L’idéal de François n’est pas facile. La poésie a son charme, elle cherche la perfection, elle ne doit pas masquer l’effort, la ténacité et l’intelligence qu’il faut déployer pour y parvenir. La sainteté de François, selon moi, est de type eschatologique. (Elle indique une réconciliation avec la nature, une pauvreté qui n’est pas à chercher dans un âge d’avant le péché originel, mais dans un accomplissement de l’humanité par l’humanisation de ce cosmos dont elle doit assumer la responsabilité). Il ne faut pas oublier l’histoire, le devenir laborieux, ne pas confondre le naturel et le spontané. « La nature de l’homme c’est l’artifice », disait Emmanuel Mounier. L’homme est un être culturel et social. L’ascèse authentique doit être aussi communautaire.

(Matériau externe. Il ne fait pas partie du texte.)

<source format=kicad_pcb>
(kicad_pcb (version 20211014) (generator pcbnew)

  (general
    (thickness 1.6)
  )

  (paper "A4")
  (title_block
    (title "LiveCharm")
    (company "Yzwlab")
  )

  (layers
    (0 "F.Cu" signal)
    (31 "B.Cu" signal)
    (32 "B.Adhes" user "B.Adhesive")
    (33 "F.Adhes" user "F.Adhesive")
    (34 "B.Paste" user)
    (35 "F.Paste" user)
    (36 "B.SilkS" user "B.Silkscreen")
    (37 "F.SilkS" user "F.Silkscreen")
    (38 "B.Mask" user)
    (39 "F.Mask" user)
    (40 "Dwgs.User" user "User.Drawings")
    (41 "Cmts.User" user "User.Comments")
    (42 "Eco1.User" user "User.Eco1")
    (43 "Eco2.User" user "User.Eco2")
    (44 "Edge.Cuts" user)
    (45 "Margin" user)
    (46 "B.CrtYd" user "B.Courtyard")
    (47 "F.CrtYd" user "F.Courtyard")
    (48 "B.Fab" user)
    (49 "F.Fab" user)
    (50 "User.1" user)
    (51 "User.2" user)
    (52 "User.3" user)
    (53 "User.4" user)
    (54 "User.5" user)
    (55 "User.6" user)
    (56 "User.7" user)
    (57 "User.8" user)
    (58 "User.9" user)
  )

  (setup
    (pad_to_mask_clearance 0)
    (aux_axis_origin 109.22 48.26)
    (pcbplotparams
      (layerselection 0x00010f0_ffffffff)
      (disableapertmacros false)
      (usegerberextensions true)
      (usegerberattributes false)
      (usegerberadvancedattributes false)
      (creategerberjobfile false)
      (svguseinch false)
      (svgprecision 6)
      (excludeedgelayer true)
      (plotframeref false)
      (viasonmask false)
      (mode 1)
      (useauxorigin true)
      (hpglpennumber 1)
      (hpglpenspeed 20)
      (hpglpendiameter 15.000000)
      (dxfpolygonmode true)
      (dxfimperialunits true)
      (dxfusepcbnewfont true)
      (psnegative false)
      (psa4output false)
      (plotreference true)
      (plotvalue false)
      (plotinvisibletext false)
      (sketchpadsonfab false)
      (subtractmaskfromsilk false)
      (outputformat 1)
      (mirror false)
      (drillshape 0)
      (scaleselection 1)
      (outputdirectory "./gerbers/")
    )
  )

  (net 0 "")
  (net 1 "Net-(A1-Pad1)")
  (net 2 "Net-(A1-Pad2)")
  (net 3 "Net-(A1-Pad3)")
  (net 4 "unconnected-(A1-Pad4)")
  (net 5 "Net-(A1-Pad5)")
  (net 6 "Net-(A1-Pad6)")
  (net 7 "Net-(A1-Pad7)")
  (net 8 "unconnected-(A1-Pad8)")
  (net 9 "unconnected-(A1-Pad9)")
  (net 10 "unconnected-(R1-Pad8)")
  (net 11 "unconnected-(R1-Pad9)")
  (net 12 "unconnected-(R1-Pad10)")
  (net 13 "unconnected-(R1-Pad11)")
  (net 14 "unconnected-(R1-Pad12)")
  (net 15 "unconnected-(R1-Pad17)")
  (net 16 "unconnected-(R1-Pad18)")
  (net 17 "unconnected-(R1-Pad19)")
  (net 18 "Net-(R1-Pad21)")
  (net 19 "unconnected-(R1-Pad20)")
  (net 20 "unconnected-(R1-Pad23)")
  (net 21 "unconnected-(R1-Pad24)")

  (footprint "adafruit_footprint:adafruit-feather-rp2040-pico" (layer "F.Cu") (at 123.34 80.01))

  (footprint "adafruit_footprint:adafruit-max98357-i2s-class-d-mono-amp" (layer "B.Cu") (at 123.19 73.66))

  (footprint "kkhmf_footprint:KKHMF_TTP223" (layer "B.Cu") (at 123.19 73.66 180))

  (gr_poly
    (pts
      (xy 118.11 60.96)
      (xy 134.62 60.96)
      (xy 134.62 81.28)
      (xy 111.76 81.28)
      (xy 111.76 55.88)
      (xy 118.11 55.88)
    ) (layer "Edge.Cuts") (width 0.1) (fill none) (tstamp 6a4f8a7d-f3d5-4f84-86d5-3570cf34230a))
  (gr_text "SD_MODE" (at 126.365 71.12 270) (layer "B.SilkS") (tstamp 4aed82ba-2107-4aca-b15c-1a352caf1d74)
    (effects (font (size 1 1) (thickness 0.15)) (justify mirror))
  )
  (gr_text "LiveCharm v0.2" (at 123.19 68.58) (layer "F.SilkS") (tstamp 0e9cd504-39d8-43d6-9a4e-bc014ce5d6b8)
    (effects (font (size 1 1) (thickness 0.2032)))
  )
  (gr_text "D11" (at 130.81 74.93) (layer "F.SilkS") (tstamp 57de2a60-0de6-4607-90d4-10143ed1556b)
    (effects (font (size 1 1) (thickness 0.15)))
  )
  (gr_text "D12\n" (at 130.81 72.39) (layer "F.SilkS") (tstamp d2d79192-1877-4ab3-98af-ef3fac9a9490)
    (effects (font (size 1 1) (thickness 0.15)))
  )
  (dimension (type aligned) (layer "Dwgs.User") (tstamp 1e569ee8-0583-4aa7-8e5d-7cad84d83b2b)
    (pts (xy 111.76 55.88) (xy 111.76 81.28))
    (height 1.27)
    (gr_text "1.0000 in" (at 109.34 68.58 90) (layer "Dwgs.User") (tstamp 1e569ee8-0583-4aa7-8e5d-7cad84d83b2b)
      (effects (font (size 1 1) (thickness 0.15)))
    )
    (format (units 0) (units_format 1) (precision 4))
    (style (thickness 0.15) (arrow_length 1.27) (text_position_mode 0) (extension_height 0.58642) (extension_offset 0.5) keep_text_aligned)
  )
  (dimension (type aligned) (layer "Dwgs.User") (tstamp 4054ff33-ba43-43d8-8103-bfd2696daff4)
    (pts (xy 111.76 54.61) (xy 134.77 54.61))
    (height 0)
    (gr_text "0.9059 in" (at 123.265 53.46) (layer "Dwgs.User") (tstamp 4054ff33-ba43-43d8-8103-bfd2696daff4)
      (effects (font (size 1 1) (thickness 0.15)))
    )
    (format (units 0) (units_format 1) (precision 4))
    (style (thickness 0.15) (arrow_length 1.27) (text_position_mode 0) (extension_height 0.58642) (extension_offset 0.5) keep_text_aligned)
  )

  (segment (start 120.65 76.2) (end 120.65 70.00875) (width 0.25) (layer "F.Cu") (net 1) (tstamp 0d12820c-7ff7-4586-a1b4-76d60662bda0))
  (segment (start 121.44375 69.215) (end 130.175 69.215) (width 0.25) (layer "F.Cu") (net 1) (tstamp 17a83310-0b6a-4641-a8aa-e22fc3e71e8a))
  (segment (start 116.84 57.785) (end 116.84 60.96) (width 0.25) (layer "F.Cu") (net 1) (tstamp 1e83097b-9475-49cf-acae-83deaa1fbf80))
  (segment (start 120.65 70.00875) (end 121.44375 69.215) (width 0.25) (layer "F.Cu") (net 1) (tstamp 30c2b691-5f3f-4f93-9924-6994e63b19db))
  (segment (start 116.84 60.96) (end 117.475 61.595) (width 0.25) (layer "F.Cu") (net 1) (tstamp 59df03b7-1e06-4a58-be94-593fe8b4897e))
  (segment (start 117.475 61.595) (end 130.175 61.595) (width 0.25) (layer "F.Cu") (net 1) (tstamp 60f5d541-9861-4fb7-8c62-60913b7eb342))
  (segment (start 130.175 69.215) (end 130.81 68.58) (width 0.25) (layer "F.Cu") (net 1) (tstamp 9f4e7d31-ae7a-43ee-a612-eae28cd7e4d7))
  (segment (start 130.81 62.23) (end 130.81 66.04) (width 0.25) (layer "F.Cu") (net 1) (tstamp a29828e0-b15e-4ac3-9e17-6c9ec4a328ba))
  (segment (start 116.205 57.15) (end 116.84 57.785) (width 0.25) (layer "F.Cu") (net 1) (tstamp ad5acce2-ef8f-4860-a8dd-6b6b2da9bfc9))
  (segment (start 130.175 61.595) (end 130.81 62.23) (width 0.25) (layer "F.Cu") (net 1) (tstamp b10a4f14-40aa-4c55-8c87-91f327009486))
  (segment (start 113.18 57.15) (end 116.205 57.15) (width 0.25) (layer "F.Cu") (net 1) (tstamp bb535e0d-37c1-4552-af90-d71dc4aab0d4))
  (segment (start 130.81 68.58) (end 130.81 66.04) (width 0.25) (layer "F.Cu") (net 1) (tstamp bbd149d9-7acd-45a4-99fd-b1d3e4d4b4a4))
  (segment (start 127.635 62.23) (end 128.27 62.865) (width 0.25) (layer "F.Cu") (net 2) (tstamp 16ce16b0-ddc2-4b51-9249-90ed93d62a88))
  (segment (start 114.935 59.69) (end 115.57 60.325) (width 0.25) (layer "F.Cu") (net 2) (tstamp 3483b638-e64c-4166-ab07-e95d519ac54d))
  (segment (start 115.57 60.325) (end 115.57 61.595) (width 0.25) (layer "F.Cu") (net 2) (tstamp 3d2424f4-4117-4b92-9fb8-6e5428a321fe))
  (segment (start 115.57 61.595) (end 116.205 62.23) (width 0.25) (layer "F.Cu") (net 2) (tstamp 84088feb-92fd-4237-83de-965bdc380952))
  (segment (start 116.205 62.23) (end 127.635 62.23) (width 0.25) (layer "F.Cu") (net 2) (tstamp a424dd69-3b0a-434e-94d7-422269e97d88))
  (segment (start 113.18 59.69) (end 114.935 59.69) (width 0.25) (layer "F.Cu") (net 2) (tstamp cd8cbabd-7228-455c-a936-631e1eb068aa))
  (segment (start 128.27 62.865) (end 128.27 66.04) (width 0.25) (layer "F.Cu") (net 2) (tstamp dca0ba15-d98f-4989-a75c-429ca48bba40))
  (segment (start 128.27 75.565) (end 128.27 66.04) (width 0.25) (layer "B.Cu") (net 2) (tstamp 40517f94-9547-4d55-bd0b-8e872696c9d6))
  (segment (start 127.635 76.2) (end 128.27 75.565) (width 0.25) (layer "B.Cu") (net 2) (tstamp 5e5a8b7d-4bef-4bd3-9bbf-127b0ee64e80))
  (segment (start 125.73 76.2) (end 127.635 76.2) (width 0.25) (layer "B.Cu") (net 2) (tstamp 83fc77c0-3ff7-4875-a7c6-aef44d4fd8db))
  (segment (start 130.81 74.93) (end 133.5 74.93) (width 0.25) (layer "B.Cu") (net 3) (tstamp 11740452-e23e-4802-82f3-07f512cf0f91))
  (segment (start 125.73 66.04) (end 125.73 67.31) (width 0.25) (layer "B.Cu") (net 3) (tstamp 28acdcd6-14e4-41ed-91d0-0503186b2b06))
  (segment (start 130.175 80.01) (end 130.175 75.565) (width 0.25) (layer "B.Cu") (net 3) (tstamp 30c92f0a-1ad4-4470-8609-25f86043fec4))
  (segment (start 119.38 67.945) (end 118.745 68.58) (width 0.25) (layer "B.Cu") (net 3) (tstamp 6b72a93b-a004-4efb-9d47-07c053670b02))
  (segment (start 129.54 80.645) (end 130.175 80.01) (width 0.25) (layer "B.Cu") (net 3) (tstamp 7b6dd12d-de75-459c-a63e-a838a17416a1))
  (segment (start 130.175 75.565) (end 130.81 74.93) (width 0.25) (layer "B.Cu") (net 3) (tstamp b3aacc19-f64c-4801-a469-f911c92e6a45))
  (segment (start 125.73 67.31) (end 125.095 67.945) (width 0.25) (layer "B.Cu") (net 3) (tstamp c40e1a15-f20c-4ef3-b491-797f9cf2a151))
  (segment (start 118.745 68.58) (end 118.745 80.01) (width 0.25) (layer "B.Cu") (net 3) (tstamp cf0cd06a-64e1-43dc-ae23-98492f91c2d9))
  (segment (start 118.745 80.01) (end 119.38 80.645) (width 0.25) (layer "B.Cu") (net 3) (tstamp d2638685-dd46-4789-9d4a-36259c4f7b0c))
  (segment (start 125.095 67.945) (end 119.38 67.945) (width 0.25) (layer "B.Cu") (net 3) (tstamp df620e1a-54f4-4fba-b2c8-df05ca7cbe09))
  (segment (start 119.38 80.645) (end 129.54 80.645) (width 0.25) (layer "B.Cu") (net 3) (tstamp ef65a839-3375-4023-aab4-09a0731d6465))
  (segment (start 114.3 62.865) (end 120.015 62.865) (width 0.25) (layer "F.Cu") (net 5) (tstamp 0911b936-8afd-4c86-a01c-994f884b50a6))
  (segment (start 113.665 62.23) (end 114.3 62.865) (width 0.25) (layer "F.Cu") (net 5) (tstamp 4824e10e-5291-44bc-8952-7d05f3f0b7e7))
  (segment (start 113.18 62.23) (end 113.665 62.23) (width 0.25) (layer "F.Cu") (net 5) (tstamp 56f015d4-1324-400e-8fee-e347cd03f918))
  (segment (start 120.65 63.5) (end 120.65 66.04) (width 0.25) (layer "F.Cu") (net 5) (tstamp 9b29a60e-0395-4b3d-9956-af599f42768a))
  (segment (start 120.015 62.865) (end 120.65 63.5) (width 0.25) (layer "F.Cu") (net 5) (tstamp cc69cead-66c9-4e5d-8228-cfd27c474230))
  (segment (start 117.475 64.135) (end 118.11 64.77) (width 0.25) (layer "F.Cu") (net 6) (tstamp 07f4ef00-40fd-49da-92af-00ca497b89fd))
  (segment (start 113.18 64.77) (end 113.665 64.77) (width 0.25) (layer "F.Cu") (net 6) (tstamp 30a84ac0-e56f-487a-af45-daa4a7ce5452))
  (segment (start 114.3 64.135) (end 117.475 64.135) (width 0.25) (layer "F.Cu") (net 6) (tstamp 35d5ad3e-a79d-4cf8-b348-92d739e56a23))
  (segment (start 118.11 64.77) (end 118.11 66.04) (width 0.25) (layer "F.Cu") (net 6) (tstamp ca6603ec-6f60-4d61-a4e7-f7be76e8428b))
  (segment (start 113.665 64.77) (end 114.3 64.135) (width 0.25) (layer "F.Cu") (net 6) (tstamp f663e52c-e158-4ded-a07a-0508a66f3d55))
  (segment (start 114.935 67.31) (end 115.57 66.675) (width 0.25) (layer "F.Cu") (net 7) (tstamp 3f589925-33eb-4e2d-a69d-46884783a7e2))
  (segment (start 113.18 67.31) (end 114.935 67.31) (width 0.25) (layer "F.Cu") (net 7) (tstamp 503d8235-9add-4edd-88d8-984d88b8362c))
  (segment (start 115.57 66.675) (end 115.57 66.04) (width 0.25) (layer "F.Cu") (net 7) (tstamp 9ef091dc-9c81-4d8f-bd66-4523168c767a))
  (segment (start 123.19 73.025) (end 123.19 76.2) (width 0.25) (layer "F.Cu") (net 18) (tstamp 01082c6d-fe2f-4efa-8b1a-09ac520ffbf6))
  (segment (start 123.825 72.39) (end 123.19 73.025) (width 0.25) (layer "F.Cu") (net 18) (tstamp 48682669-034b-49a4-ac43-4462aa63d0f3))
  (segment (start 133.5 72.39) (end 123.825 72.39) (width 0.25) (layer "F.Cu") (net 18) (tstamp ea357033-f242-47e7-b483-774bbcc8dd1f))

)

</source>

Le grand problème de l’humanité est celui de la gouvernance. Comment nous organiser, en Afrique, en Haïti, pour non pas éviter les conflits (il y en aura toujours) mais pour les gérer ? Comment utiliser les forces vives pour autre chose que nous affronter ? Notre idéal de fraternité nous fait choisir, depuis 8 siècles, la démocratie, laissant de côté le modèle monastique féodal : avec des mandats limités dans le temps, les contre-pouvoirs que sont les conseillers, des procédures pour organiser les débats et parvenir à l’élection des animateurs et aux prises de décision. Le vrai témoignage dont le monde a besoin, c’est de réaliser des projets communs où coopèrent de fortes personnalités en évitant la paralysie communautaire ou l’anarchie de projets individuels isolés. Il y a un angélisme pervers, nous le savons, qui consisterait à insister sur l’humiliation et l’obéissance, alors que la charité doit s’incarner dans des structures et des pratiques évangélisées où chacun peut être respecté et donner le meilleur.

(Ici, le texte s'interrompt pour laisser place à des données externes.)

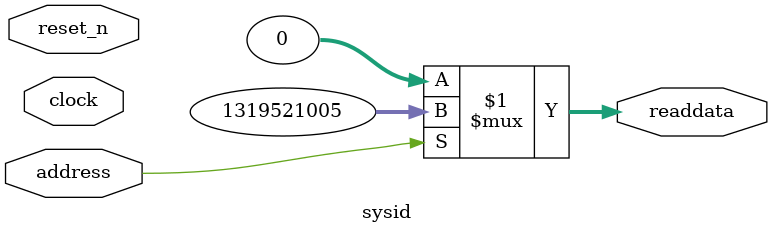
<source format=v>

`timescale 1ns / 1ps
// synthesis translate_on

// turn off superfluous verilog processor warnings 
// altera message_level Level1 
// altera message_off 10034 10035 10036 10037 10230 10240 10030 

module sysid (
               // inputs:
                address,
                clock,
                reset_n,

               // outputs:
                readdata
             )
;

  output  [ 31: 0] readdata;
  input            address;
  input            clock;
  input            reset_n;

  wire    [ 31: 0] readdata;
  //control_slave, which is an e_avalon_slave
  assign readdata = address ? 1319521005 : 0;

endmodule


</source>
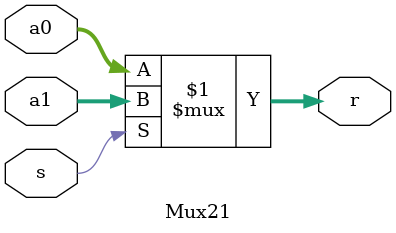
<source format=v>
`timescale 1 ns/100 ps

module Mux21 #(parameter Size = 8)(output [Size-1:0]r, input [Size-1:0] a1, a0, input s);
	assign r = s ? a1 : a0;
endmodule
</source>
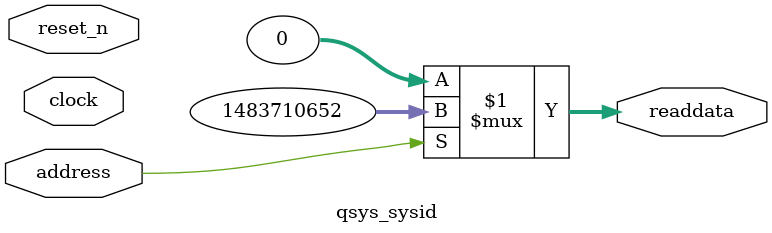
<source format=v>



// synthesis translate_off
`timescale 1ns / 1ps
// synthesis translate_on

// turn off superfluous verilog processor warnings 
// altera message_level Level1 
// altera message_off 10034 10035 10036 10037 10230 10240 10030 

module qsys_sysid (
               // inputs:
                address,
                clock,
                reset_n,

               // outputs:
                readdata
             )
;

  output  [ 31: 0] readdata;
  input            address;
  input            clock;
  input            reset_n;

  wire    [ 31: 0] readdata;
  //control_slave, which is an e_avalon_slave
  assign readdata = address ? 1483710652 : 0;

endmodule



</source>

Que saint François nous communique son esprit, comme il le fait dans l’Eglise depuis bientôt huit siècles et que nous sachions vivre de l’Evangile non pas seulement individuellement, mais en communauté, pour le rendre vivable par tous ceux qui aiment Jésus Christ !
Fr. Michel Van Aerde OP.
1 Delteil Joseph François d’Assise, Flammarion, Paris, 1960 ; Œuvres complètes, Grasset Paris 1978, pages 547 à 695.